Puisqu’il n’y aura pas d’exposition (*), il est devenu le catalogue raisonné du peintre, « Jacobus Vrel » chez l’éditeur Hirmer, entre autres en français.

On pensait y trouver enfin quelques piquantes indiscrétions sur sa vie, qu’on espérait moins mélancolique que ce qu’en diffusent ses tableaux, mais pour une fois le sous-titre éculé du livre, « peintre du mystère » est assez juste, bien qu’improprement employé ; on devrait lire « mystère du peintre ».
Parce que, pour un peintre oublié, son œuvre est maintenant bien connu. Alors que 7 de ses tableaux avaient été attribués à Vermeer par Thoré-Burger en 1866, on en identifie aujourd’hui 50 de sa main, dont deux tiers sont signés (souvent paraphés JV sur un phylactère blanc, d’où la confusion avec J. Vermeer).
Et puis ce qu’ils représentent n’est pas réellement mystérieux, en dépit de points de vue souvent inattendus, des scènes somme toute assez communes, quotidiennes.

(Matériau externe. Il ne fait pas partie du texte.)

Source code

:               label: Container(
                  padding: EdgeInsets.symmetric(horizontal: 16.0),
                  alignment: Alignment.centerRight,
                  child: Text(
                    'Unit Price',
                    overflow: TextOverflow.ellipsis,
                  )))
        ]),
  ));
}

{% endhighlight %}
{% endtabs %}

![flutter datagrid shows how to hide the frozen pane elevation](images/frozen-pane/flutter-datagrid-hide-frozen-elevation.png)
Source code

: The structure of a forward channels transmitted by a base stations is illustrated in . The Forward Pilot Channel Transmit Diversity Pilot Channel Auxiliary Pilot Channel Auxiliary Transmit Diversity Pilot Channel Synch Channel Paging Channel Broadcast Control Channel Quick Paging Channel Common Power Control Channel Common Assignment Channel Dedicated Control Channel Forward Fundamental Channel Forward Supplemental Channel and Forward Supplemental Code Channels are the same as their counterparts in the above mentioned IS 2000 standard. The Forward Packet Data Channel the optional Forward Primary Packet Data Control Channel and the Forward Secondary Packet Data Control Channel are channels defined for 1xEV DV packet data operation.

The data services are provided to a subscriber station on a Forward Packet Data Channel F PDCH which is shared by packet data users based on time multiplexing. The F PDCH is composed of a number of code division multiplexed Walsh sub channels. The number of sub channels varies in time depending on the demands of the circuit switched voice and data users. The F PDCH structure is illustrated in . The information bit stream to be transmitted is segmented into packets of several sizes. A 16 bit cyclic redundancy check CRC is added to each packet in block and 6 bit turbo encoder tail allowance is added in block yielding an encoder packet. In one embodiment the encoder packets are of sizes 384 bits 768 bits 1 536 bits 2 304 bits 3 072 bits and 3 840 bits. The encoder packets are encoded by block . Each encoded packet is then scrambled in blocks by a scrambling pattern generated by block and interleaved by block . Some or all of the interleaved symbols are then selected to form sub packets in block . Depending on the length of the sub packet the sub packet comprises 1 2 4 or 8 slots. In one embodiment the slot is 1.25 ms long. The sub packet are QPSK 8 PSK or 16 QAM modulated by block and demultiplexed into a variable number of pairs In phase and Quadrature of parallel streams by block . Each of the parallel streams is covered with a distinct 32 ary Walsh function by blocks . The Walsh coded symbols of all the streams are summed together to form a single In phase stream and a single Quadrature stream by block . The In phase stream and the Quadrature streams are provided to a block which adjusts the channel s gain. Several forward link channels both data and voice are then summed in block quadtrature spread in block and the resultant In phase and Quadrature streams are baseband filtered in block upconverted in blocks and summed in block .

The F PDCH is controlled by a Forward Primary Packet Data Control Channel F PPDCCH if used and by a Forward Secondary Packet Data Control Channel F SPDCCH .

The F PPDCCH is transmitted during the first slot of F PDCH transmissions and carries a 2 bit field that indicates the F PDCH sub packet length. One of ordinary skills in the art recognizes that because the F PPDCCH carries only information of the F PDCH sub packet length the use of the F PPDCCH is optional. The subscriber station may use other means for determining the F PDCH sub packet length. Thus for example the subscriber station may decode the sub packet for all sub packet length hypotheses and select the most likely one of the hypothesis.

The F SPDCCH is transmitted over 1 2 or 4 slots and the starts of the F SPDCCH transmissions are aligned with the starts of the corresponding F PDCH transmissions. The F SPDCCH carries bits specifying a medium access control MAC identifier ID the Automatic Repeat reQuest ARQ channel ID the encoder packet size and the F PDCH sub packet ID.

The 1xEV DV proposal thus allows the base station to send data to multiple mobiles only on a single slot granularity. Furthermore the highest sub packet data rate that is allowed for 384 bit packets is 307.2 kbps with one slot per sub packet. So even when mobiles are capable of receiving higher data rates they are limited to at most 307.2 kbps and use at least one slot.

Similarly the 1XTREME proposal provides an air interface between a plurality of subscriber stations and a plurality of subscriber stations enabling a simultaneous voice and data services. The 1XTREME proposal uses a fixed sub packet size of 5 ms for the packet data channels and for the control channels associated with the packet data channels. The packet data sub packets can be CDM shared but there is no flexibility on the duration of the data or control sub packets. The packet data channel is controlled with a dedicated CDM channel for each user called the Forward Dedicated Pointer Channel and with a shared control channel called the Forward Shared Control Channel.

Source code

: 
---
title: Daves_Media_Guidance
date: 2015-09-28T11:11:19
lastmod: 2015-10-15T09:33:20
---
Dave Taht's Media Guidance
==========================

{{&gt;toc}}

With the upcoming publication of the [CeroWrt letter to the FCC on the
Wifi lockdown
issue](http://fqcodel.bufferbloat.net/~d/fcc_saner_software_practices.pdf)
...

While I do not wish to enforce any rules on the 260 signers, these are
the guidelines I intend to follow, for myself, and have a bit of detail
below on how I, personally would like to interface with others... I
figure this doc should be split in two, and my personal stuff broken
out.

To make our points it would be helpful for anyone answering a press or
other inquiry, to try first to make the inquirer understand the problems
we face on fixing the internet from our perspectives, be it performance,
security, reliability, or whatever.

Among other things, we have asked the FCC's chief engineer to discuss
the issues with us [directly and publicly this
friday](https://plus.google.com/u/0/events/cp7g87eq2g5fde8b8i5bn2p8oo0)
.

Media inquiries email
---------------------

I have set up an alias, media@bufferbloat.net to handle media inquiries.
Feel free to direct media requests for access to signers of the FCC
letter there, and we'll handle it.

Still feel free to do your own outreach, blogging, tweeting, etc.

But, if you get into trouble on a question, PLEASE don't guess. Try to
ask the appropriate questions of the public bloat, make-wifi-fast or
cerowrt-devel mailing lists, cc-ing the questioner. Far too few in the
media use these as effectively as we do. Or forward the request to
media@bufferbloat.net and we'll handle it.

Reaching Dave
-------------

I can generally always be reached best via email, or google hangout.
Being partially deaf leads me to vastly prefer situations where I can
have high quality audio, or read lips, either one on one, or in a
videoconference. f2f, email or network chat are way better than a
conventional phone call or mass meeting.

En revanche leur créateur reste - malgré des années de recherche écrivent les auteurs - un parfait inconnu. On en sait très peu sur l’époque, et rien sur les lieux ou la personne.

Jacob Vrel, Femme peignant une fillette et un enfant regardant dehors, Institute of art, Detroit, USAUn seul tableau est daté, 1654 (Femme à la fenêtre, exposé au KHM de Vienne), acheté avant 1656 par l’archiduc Leopold Wilhelm d’Autriche, puisqu’il figure, avec 2 autres Vrel parmi des milliers de tableaux, dans sa collection inventoriée par David Teniers en 1659.

Tous les tableaux sont peints sur panneau de chêne, et l’étude des anneaux de croissance du bois révèle qu’ils l'ont été entre 1640 et 1660.

Hormis l’inventaire de 1659, aucun autre document ou registre, administratif ou civil, n’a jusqu'à présent été retrouvé qui citerait le nom de Jacob Vrel (ou ses dérivés Vrelle, Frell, Frölle,…)

Et les scènes décrites sur les tableaux, les pièces aux murs vides, le mobilier, le style des vêtements, l'architecture de la ville, n’ont pas permis aux spécialistes d’identifier une région d’activité plus précise que le vague territoire qui sépare aujourd’hui la Belgique de l’ouest de l’Allemagne ; peut-être Zwolle, à l’est d’Amsterdam, mais sans conviction.
Vrel était sans doute relativement isolé pour avoir peint un peu avant Ter Borch, De Hooch ou Vermeer, ces ruelles et ces intérieurs qui parfois leur ont été attribués.

Alors Vrel indépendant de toute guilde ou école, Vrel dilettante, amateur ? 
L’hypothèse ne colle pas vraiment. Au moins trois de ses tableaux ont été achetés à peine secs par un grand aristocrate et collectionneur compulsif. Par ailleurs il existe plusieurs répliques autographes de certains tableaux, notamment cette Femme au chevet d’un malade dont on connait 4 exemplaires presque identiques à Washington, Anvers, San Diego et Oxford. Or un peintre ne s’inflige l’ennui de se répéter tant de fois que pour satisfaire une clientèle exigeante (et un impérieux besoin d’argent).  

Vrel, l’être humain, reste donc à découvrir. La chose n’est peut-être pas indispensable, mais elle peut aider à pister d’autres œuvres.

Au moins a-t-on dorénavant 50 tableaux, dans un catalogue raisonné, parfaitement documenté et complètement illustré, qui guidera déjà nos visites imaginaires.

***
(*Aux dernières nouvelles seule l'exposition à Munich serait définitivement abandonnée. Le Mauritshuis de La Haye et la fondation Custodia à Paris prévoient une exposition de moindre envergure respectivement au printemps et à l'été 2023, avec des dates précises, ce qui est peut-être un peu prématuré.